As well as filing lawsuits in Sarajevo Cantonal Court, the NGOs put in complaints to the Energy Community. An initiative to harmonise energy markets in the region, it requires members to comply with certain EU regulations.
Plants opened after 1 January 2018, as Tuzla 7, Banovici and Ugljevik III would be, need to meet tougher pollution limits. The NGOs argue the environmental permits awarded do not cover this requirement.
The Energy Community has limited enforcement powers. It cannot fine offenders, instead relying on symbolic gestures like suspension from decision-making bodies.
“The penalties are political rather than financial,” says the body’s environmental expert Peter Vajda. But he adds “many of our contracting parties are at the same time candidates for EU membership. Obviously, if there is a serious, persistent breach, it does not really help that process.”
Bosnia-Herzegovina also has a target to get 40% of its power from renewables by 2020, Vajda points out. Existing big hydro dams take it close – 34% in 2009 – but new coal would push the dial in the wrong direction.
While he will not comment on individual government decisions, the case for coal is “questionable”, Vajda says: “Installing more and more new coal plants does not seem to be a wise choice.”
Job creation – or protection – seems to be the main motive for building the plants. Since the war in 1992-95, the economy has been weak and unemployment high.
The CIA world factbook puts the joblessness rate at 43% in 2015, based on official figures, although it notes many more people work in the grey economy. Incomes are around a quarter the EU average.
Zoran Micanovic, president of the trade union at Ugljevik, says new thermal power plants are needed in the region and will help employment. The Energy Community is small and will not make much difference to climate change, he argues, while renewable energy is “a privilege of rich countries”: unsustainable without state subsidies.
State-owned energy and telecoms sectors provide some of the most dependable jobs around, but those too are under pressure.
A US$608 million loan from the International Monetary Fund announced last month comes with strings attached. The Washington-based body is urging privatisation of “often inefficient” state-owned enterprises and a shrinking of the public sector.
Meanwhile, the Chinese investors bring in Chinese equipment and labour. Dongfang built Stanari, China Gezhouba Group is lined up for Tuzla 7 and China Petroleum Engineering & Construction Corporation for Ugljevik III.

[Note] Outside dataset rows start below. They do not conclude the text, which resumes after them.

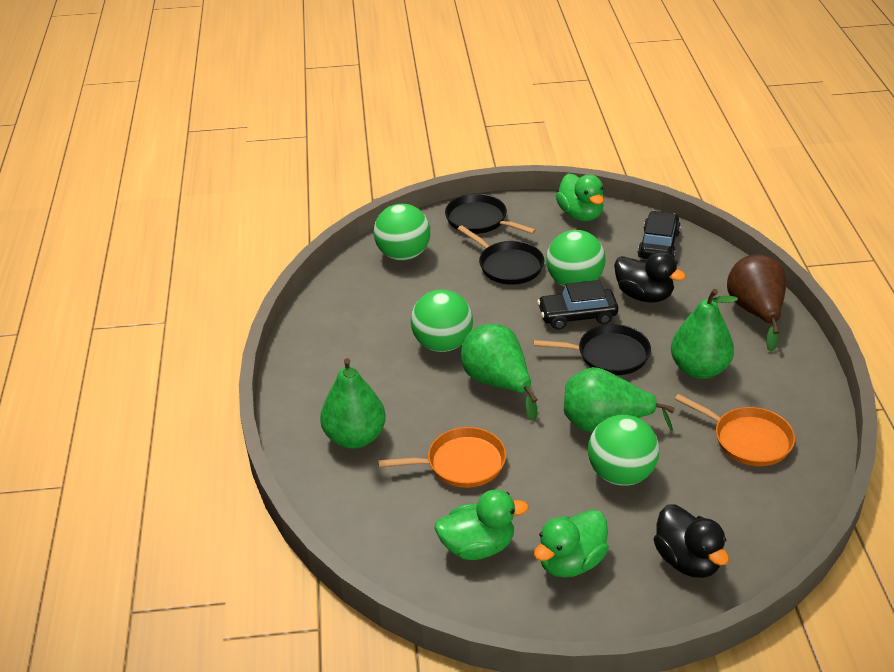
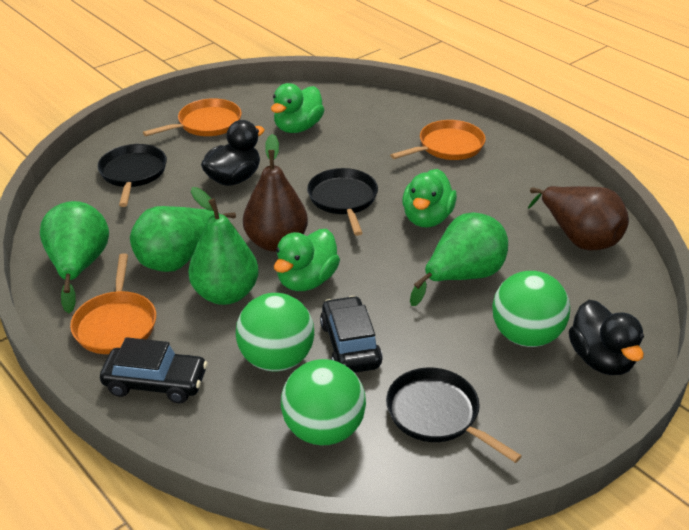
brown pear: 1 -> 2
green ball: 4 -> 3
orange pan: 2 -> 3

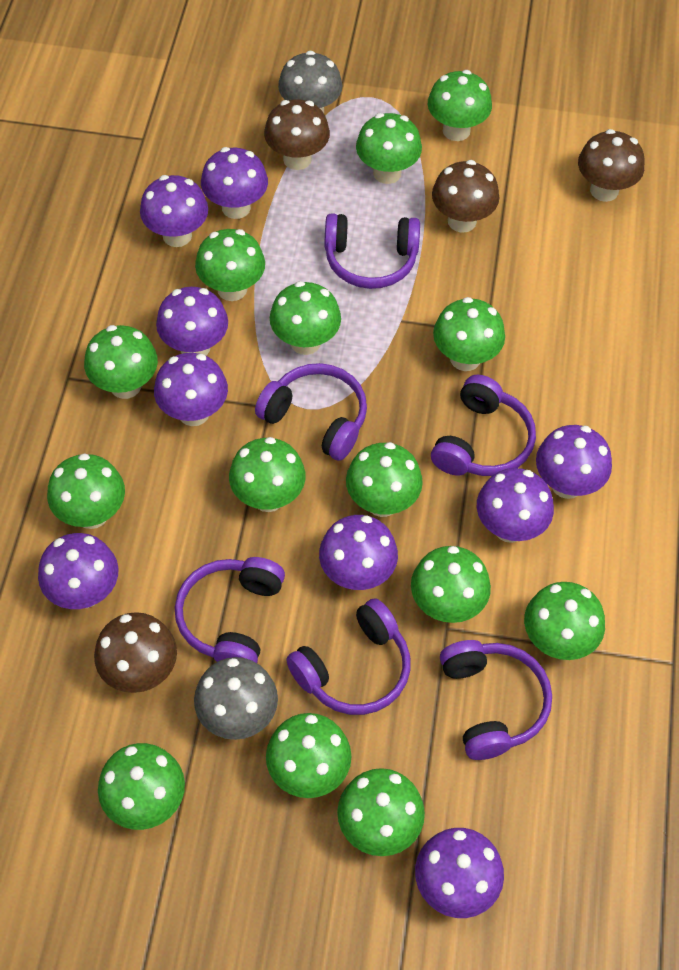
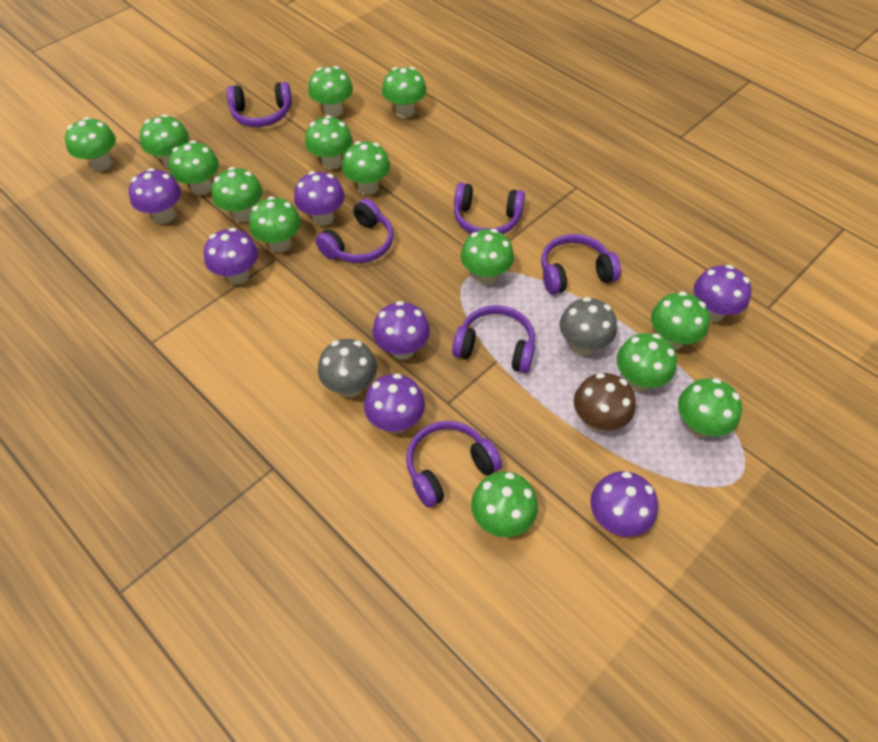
brown mushroom: 4 -> 1
purple mushroom: 9 -> 7

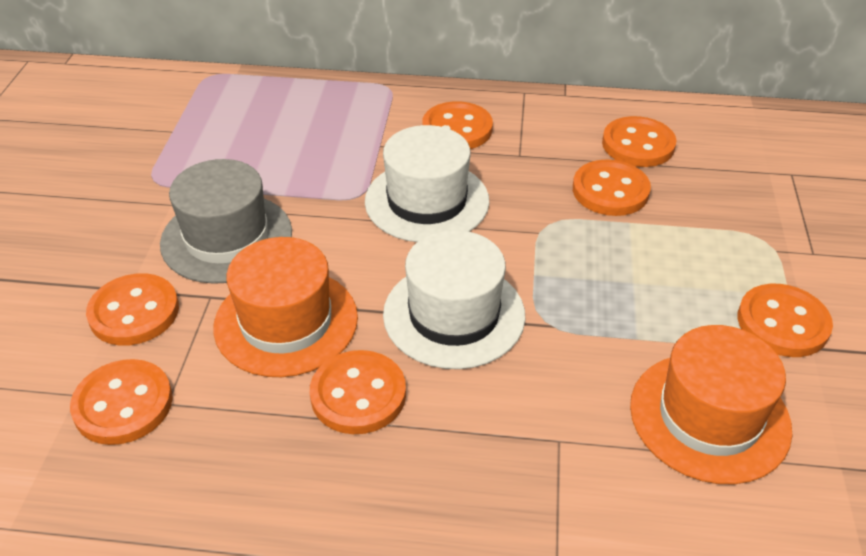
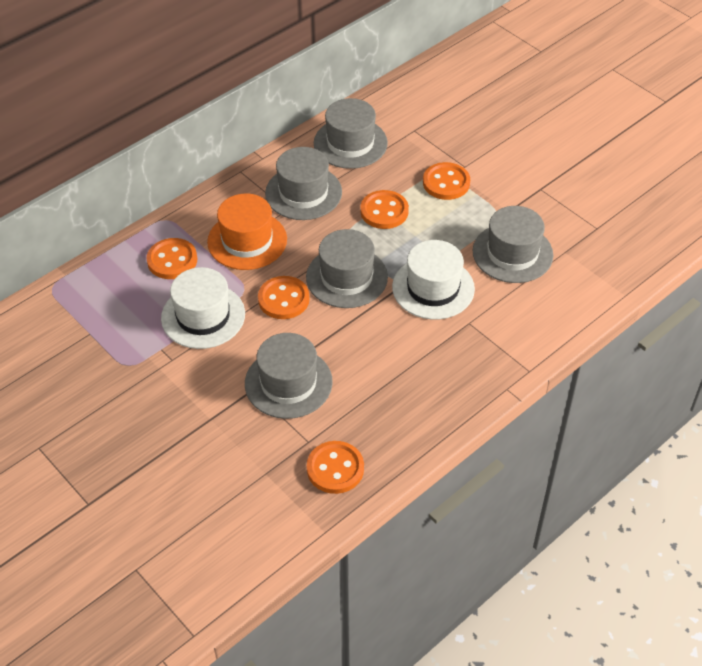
grey hat: 1 -> 5
orange button: 7 -> 5
orange hat: 2 -> 1

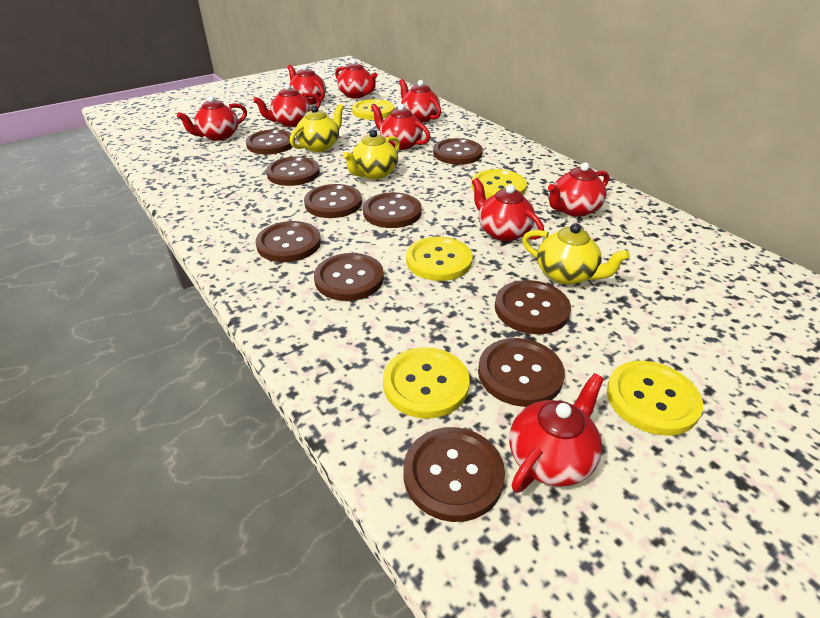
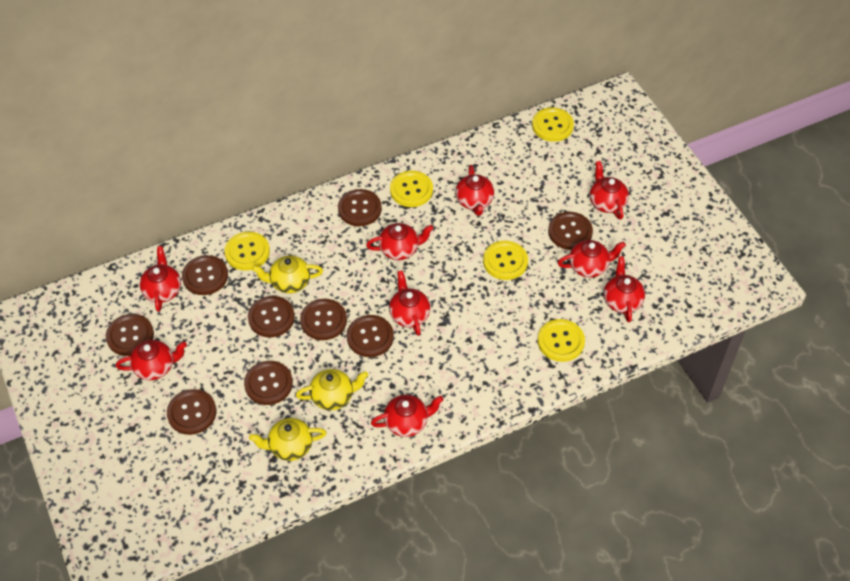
brown button: 10 -> 9

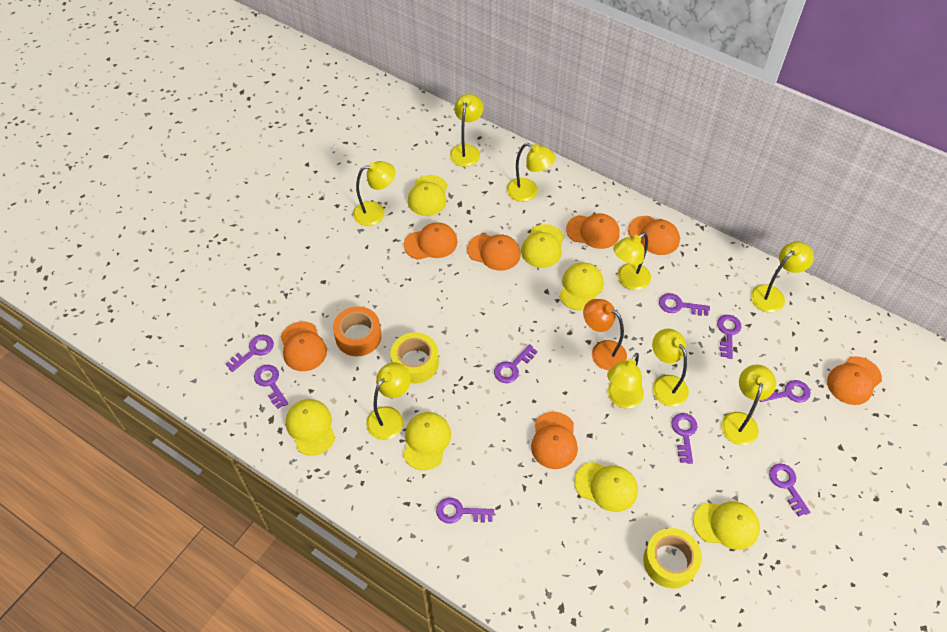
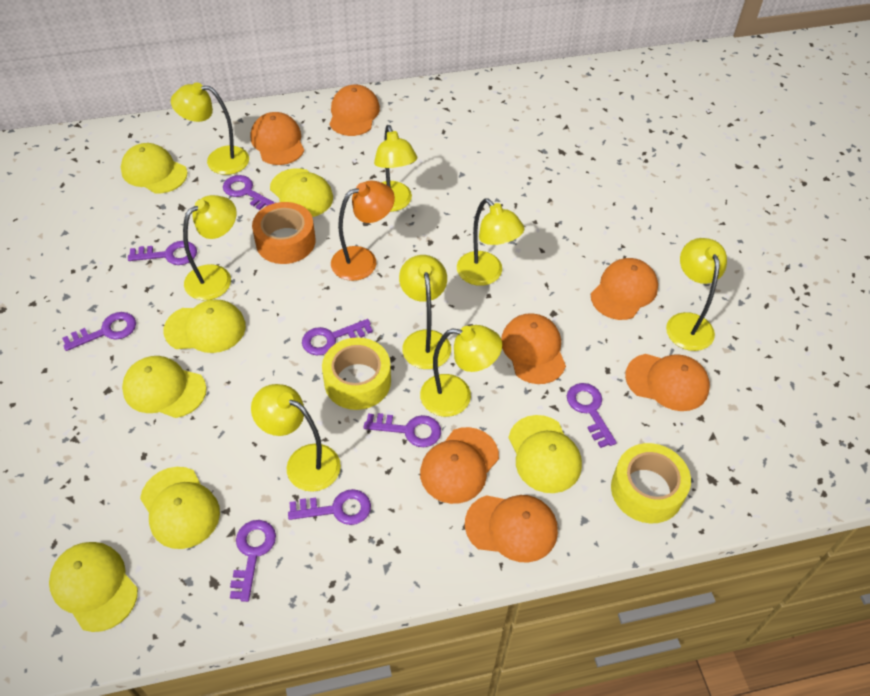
purple key: 9 -> 8
yellow lamp: 9 -> 8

The energy and environment ministers for the Federation of Bosnia and Herzegovina, the regional authority overseeing Tuzla 7 and Banovici, could not be reached for comment.
With no court dates fixed, the fate of the three permitted coal plants is highly uncertain. Environmentalists fear the developers could forge ahead with construction while the legal system grinds into gear.
On the other hand, the projects are all running behind schedule and potential sources of finance are dwindling.
EU and international development banks have all but stopped backing coal projects, leaving China as the main player.
Even Beijing, with big money and surplus production to find a home for, is developing sustainable lending rules that could start to affect its overseas investments.
As the uncertainty drags on, though, it prevents the country from making much-needed plans for a low carbon transition, says Gallop.
“The decision makers are not recognising that coal is going to have to stop being burned. With this comes the unwillingness to make a really long term plan for making these [mining] communities more diverse.”